Я могла бы и ударить из-за еды. Это был род безумия, во мне жило два человека.
Когда приступ проходил, гнев рассеивался, мне становилось стыдно за себя, и я просила прощения у родителей. Но простить сама себя я не могла, потому что все остальное время я им лгала. Они тщетно прятали продукты, я все равно что-нибудь находила, хотя бы холодные консервы, и съедала их! Собственная ничтожность была очевидна мне самой. Я была жалка, мне нужно было заполнить свою тревожную пустоту, заполнить едой. Я потеряла годы жизни, исковеркала свою юность, я была не способна нагнать потраченное на проклятую анорексию время.
И я наткнулась в Интернете на чудовищные сайты, посвященные анорексии (большинство из них теперь закрыто или преследуется).
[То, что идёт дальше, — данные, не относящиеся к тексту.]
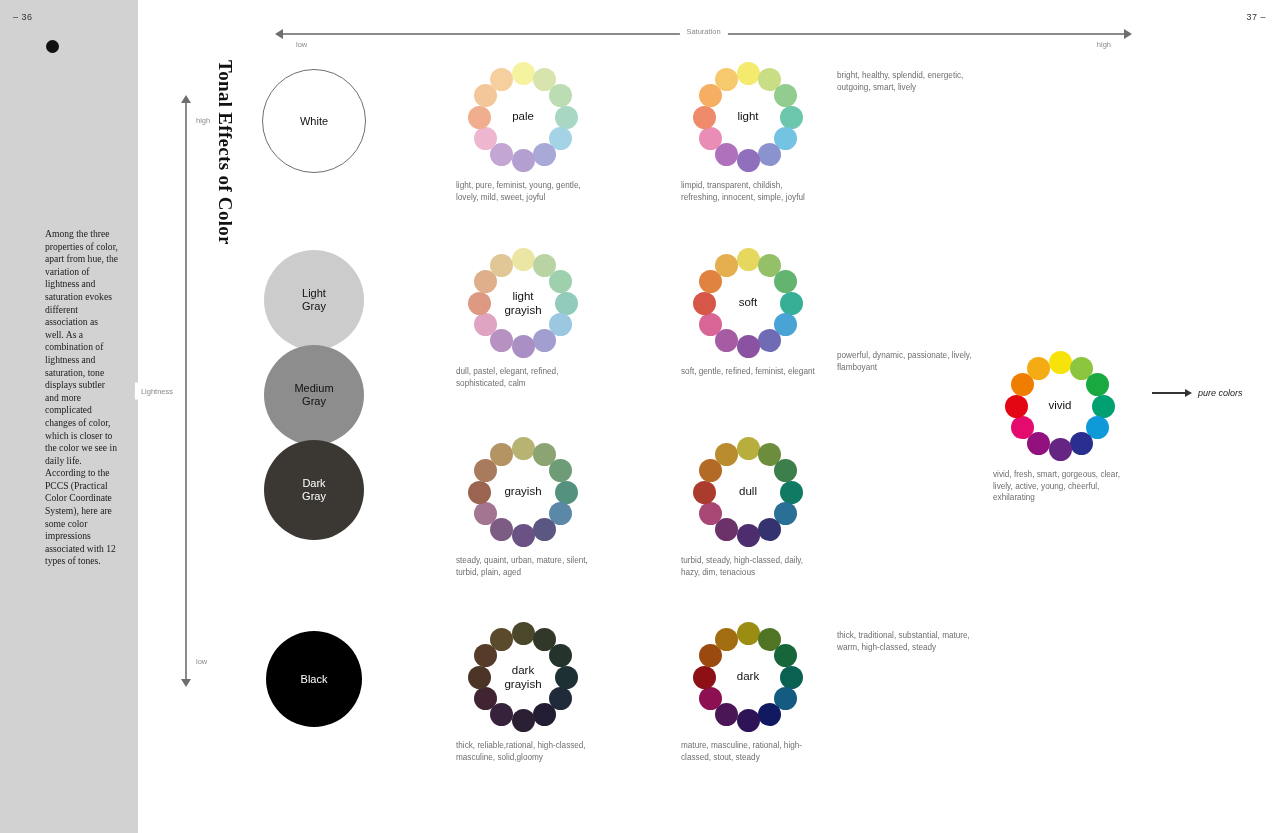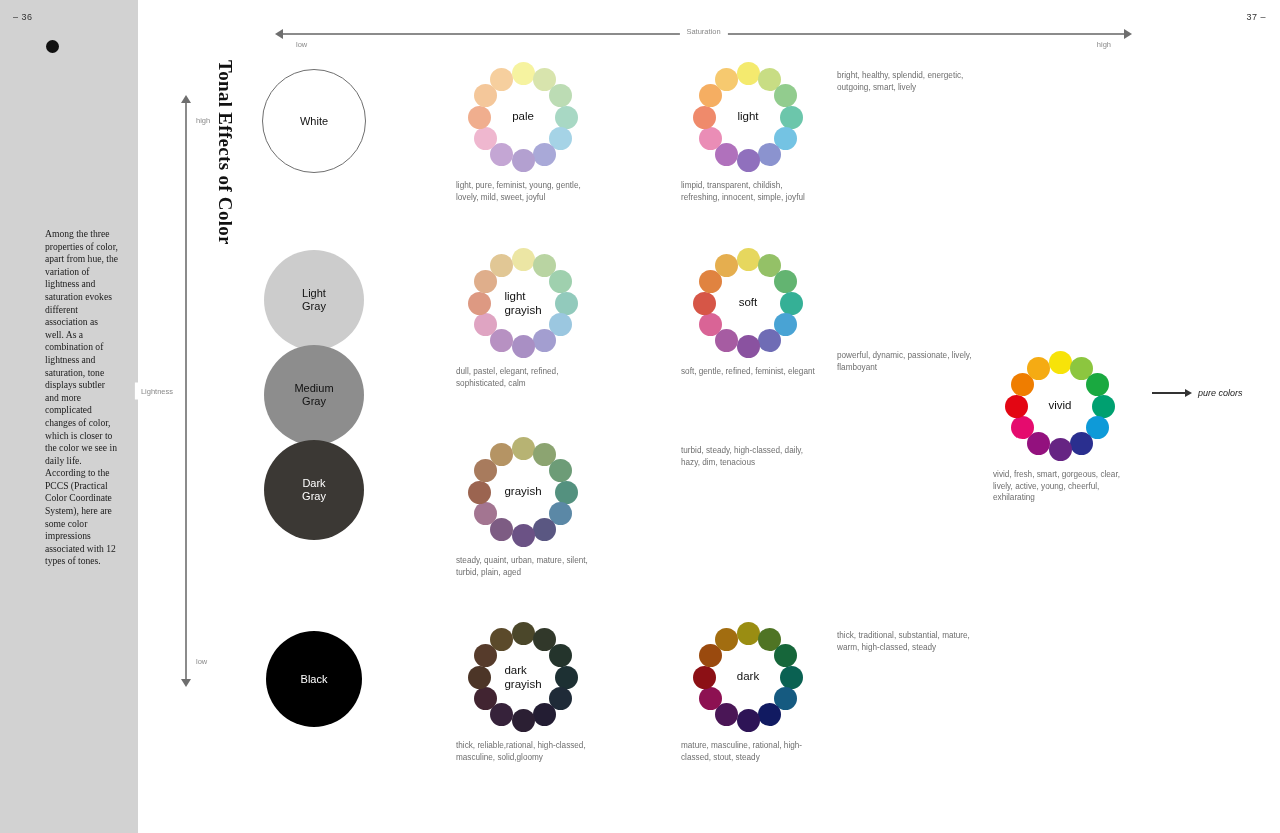--- a/index.html
+++ b/index.html
@@ -113,21 +113,21 @@
   .dot {
     position:absolute;
     width:23px; height:23px;
     border-radius:50%;
     margin-left:-11.5px; margin-top:-11.5px;
   }
   .wheel-label {
     position:absolute; left:50%; top:50%;
     transform:translate(-50%,-50%);
     font-size:11.5px; color:#111;
-    line-height:13.5px;
+    text-align:center; line-height:13.5px;
     white-space:pre-line;
   }
   .tone-desc {
     margin-top:8px;
     padding-left:8px;
     font-size:8.2px;
     line-height:11.6px;
     color:#6f6f6f;
   }
 
@@ -299,20 +299,35 @@
         <div class="dot" style="left: 33.25px; top: 92.6721px; background: rgb(125, 92, 131);"></div>
         <div class="dot" style="left: 17.3279px; top: 76.75px; background: rgb(163, 117, 145);"></div>
         <div class="dot" style="left: 11.5px; top: 55px; background: rgb(155, 100, 80);"></div>
         <div class="dot" style="left: 17.3279px; top: 33.25px; background: rgb(168, 123, 93);"></div>
         <div class="dot" style="left: 33.25px; top: 17.3279px; background: rgb(181, 148, 100);"></div>
         <div class="wheel-label">grayish</div>
       </div>
       <div class="tone-desc">steady, quaint, urban, mature, silent, turbid, plain, aged</div>
     </div>
     <div class="tone" style="left: 673px; top: 437px;">
+      <div class="wheel">
+        <div class="dot" style="left: 55px; top: 11.5px; background: rgb(184, 174, 61);"></div>
+        <div class="dot" style="left: 76.75px; top: 17.3279px; background: rgb(108, 142, 60);"></div>
+        <div class="dot" style="left: 92.6721px; top: 33.25px; background: rgb(60, 127, 74);"></div>
+        <div class="dot" style="left: 98.5px; top: 55px; background: rgb(16, 122, 99);"></div>
+        <div class="dot" style="left: 92.6721px; top: 76.75px; background: rgb(42, 111, 149);"></div>
+        <div class="dot" style="left: 76.75px; top: 92.6721px; background: rgb(53, 51, 111);"></div>
+        <div class="dot" style="left: 55px; top: 98.5px; background: rgb(77, 45, 110);"></div>
+        <div class="dot" style="left: 33.25px; top: 92.6721px; background: rgb(107, 50, 105);"></div>
+        <div class="dot" style="left: 17.3279px; top: 76.75px; background: rgb(168, 70, 116);"></div>
+        <div class="dot" style="left: 11.5px; top: 55px; background: rgb(171, 59, 44);"></div>
+        <div class="dot" style="left: 17.3279px; top: 33.25px; background: rgb(178, 106, 38);"></div>
+        <div class="dot" style="left: 33.25px; top: 17.3279px; background: rgb(185, 140, 48);"></div>
+        <div class="wheel-label">dull</div>
+      </div>
       <div class="tone-desc">turbid, steady, high-classed, daily, hazy, dim, tenacious</div>
     </div>
     <div class="tone" style="left: 448px; top: 622px;">
       <div class="wheel">
         <div class="dot" style="left: 55px; top: 11.5px; background: rgb(75, 71, 42);"></div>
         <div class="dot" style="left: 76.75px; top: 17.3279px; background: rgb(49, 56, 42);"></div>
         <div class="dot" style="left: 92.6721px; top: 33.25px; background: rgb(36, 52, 44);"></div>
         <div class="dot" style="left: 98.5px; top: 55px; background: rgb(29, 48, 51);"></div>
         <div class="dot" style="left: 92.6721px; top: 76.75px; background: rgb(31, 43, 56);"></div>
         <div class="dot" style="left: 76.75px; top: 92.6721px; background: rgb(35, 29, 51);"></div>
Они назывались: «Фан-ана», или «Thin-inspiration», что по-французски значит: «Вдохновение от худобы». Скелетообразные девушки размещают там свои фотографии, фотографии некоторых американских идолов с переделанными телами, с торчащими на зависть костями. Комментарии, питающие блоги «Фан-ана», трагически нелепы: «Утром я съела сухарик, вечером — натуральный йогурт, я пописала столько-то раз, я делала пробежку в течение ЗЗ минут 40 секунд… Я обожаю свои кости…» Начинались тексты призывами восхвалять худобу, прославлять ее до самой смерти.
Я нашла комментарий с ошеломляющими «рекомендациями для похудения», которые даже не буду воспроизводить, чтобы не оказать им слишком много чести, ведь они достойны лишь отвращения. Анорексия — не игра, это не клуб, к членам которого можно присоединиться. Только тогда, когда ею заболеваешь, осознаешь, какие несчастья, страдания и опасности несет с собой эта болезнь. Все эти «Фаны-ана», демонстрирующие, словно во славу смерти, свои кости в Сети, — настоящие сумасшедшие, объект для внимания психиатров. Я боюсь за двенадцатилетних девочек, которые могут попасться в ловушку. Там расхваливают пресловутые скелетообразные «иконы», отпуская восторженные замечания по поводу их «красоты».
Я предпочитаю Монику Белуччи…
Но попадающие в зависимость девочки верят лозунгам этой «секты», они восхищаются скелетами, как остальные восхищаются кинозвездами. Безумие распространяется. На первых страницах этих сайтов вывешено дьявольского коварства предупреждение: «Попадая в этот сайт, вы совершаете сознательный и обдуманный поступок. Вы должны понимать его значение.